Introduction: Introduction: Necrotizing enterocolitis (NEC) is a severe gastrointestinal disorder primarily affecting preterm neonates, characterized by intestinal inflammation and necrosis. Despite advances in neonatal care, it remains a significant contributor to morbidity, mortality, and long-term complications. Microbial dysbiosis and clinical factors are pivotal in NEC pathogenesis, yet their interactions are not fully understood.
Methodology: A prospective, multicenter cohort study was conducted across four NICUs, enrolling 450 preterm infants (≤32 weeks gestational age). Clinical data were collected on antenatal and postnatal risk factors, feeding practices, and outcomes. Stool samples were analyzed using 16S rRNA sequencing to assess microbial diversity and composition. Multivariate logistic regression was performed to identify risk factors associated with NEC.

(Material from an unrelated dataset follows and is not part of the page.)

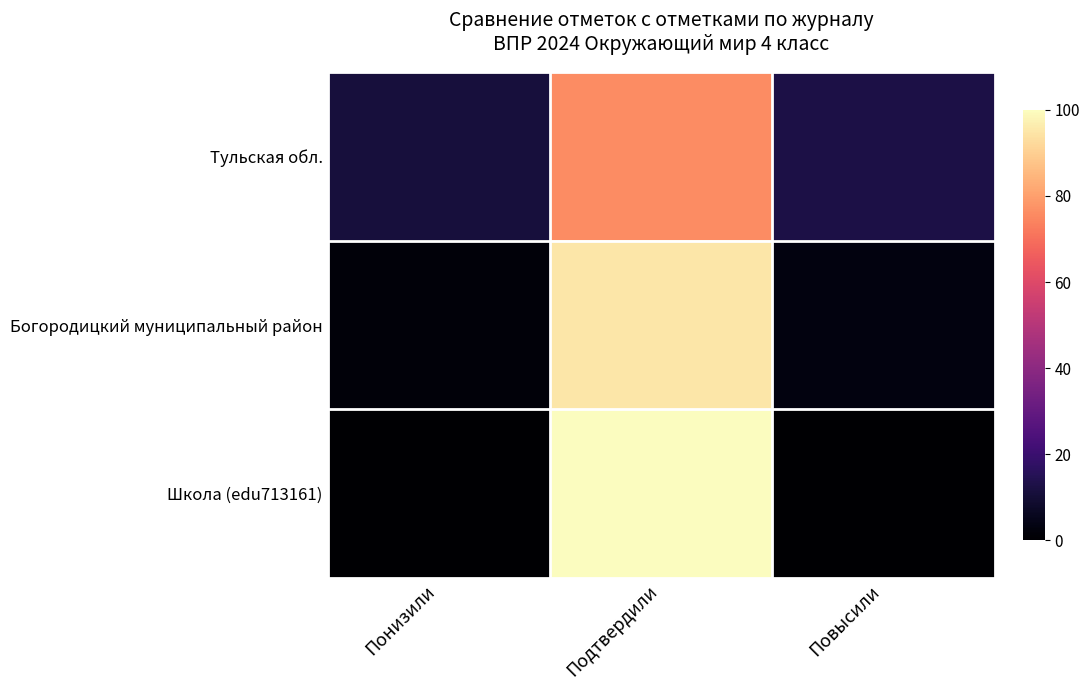

How many data points does each series have?

3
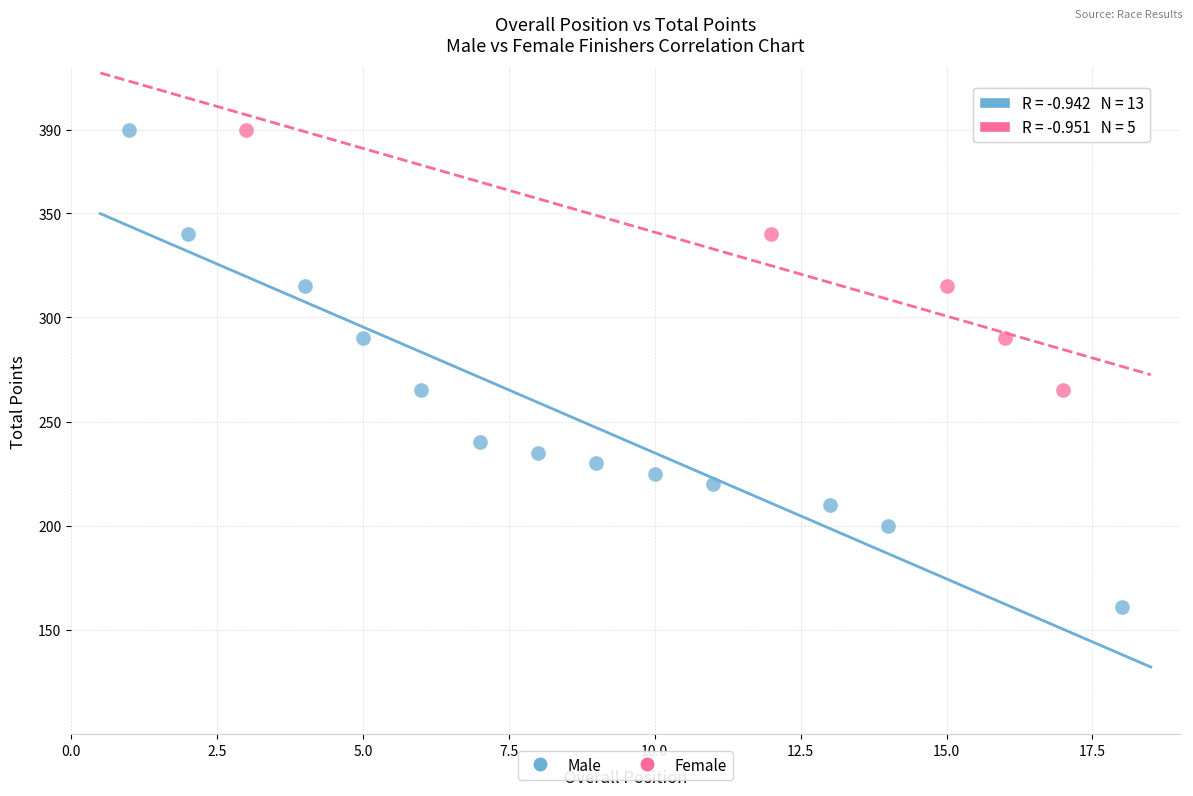

What are all the series names shown in the legend?

Male, Female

Results: Fifty infants (11.1%) developed NEC. Infants with NEC showed significantly reduced microbial diversity, dominated by pathogenic taxa such as Enterobacteriaceae and Clostridia, with decreased beneficial genera like Bifidobacterium and Lactobacillus. Key risk factors included low birth weight, chorioamnionitis, prolonged mechanical ventilation, and formula feeding. Reduced microbial diversity at admission was independently associated with NEC (OR 3.5, p<0.001).
Conclusion: This study underscores the interplay between microbial dysbiosis and clinical risk factors in NEC development. Findings suggest the potential for microbiome-targeted interventions and emphasize the importance of breastfeeding and judicious antibiotic use in reducing NEC incidence.